An instruction-tuned multi-modal model based on BLIP-2 and Vicuna-13B

  • Public
  • 251.3K runs

Run time and cost

This model runs on Nvidia A100 (40GB) GPU hardware. Predictions typically complete within 82 seconds. The predict time for this model varies significantly based on the inputs.



This model generates text that is conditioned on both text and image prompts. Unlike standard multi-modal models, it has also be fine-tuned to follow human instructions.

This model was developed by Salesforce and this implementation is an unofficial version based on their open source implementation.

Model description

This model was developed by applying a multi-modal instruction tuning framework–InstructBLIP–to a pre-trained BLIP-2 model. In this case, the BLIP-2 model was composed of Vicuna-13B, an image encoder, and a Q-Former, which bridges the LLM and image encoder. To instruction-tune the model, the LLM and image encoder weights were frozen and only the Q-Former weights were updated.

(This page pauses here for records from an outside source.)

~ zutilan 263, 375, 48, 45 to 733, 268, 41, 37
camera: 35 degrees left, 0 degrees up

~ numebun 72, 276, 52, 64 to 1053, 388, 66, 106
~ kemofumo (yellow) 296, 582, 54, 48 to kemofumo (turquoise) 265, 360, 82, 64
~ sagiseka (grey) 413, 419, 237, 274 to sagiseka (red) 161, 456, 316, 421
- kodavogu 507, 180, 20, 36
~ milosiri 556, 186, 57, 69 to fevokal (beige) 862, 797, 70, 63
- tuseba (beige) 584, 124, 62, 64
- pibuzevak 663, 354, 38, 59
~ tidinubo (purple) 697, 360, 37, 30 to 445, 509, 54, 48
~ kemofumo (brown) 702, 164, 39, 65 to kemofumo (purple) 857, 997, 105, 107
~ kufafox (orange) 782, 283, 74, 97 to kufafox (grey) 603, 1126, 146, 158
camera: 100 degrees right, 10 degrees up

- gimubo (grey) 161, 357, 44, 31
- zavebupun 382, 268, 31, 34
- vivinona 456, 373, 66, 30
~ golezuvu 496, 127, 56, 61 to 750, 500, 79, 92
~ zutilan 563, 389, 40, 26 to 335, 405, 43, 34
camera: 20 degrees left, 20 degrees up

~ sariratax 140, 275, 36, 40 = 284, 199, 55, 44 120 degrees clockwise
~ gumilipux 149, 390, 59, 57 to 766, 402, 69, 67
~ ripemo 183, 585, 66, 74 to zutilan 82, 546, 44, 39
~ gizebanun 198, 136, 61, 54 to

To implement this model for Replicate, we introduced several modifications to the original code. To minimize the time it takes to initialize the model on inference instances, we tensorized the Vicuna-13B weights and we download and load the weights for each component of the model in parallel. We also modified the generation method to support token streaming.

Intended use

The model is intended and licensed for research use only. InstructBLIP w/ Vicuna models are restricted to uses that follow the license agreement of LLaMA and Vicuna. The models have been trained on the LLaVA dataset which is CC BY NC 4.0 (allowing only non-commercial use).